── Reading text
Host environment / Runtime targets

  • Web Browsers (v8)
  • Unix systems (wasi)
  • Edge
    • These can either be running a wasi or v8 runtime
    • Does cf worker fit here?
      • cf workers run on v8
      • cf might be either mocking existing browser APIs, or create their own interfaces that are compatible with the JavaScript shim generator.
      • not sure if cf supports standalone wasm

Toolchain

  • Compilers

    • Some languages are harder to compile because they have GC and wasm itself does not etc.
    • Compilers compile the code of certain language to support certain platforms. So in some cases, you’d need to write code keeping the platform in mind.
    • Example. Go compiles down to the Go ABI platform (which required a js execution environment) but with TinyGo you can compile things down to WASI. But recently go added native WASI support.
    • https://github.com/leaningtech/cheerp-meta
  • wasm-bindgen

    • For the web platform
    • wasm-bindgen or wasm-pack don’t work with wasm32-wasi either

History

  • In 2010, work kicked off on Emscripten, a C/C++ to JavaScript compiler.
  • In 2011, Fabrice Bellard released JSLinux: a Linux operating system and virtual machine compiled to JavaScript using a patched version of his QEMU software.
────
── Supplied information
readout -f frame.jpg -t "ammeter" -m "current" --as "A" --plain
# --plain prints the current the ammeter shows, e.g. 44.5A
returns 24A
────
(Work item) Change "v8" to "V8 engine" in everything from "Host environment /" down to "worker fit here?", and write out that part of the wasm notes with the change made. Rely only on the wasm notes.

(Your solution)
Host environment / Runtime targets

  • Web Browsers (V8 engine)
  • Unix systems (wasi)
  • Edge
    • These can either be running a wasi or V8 engine runtime
    • Does cf worker fit here?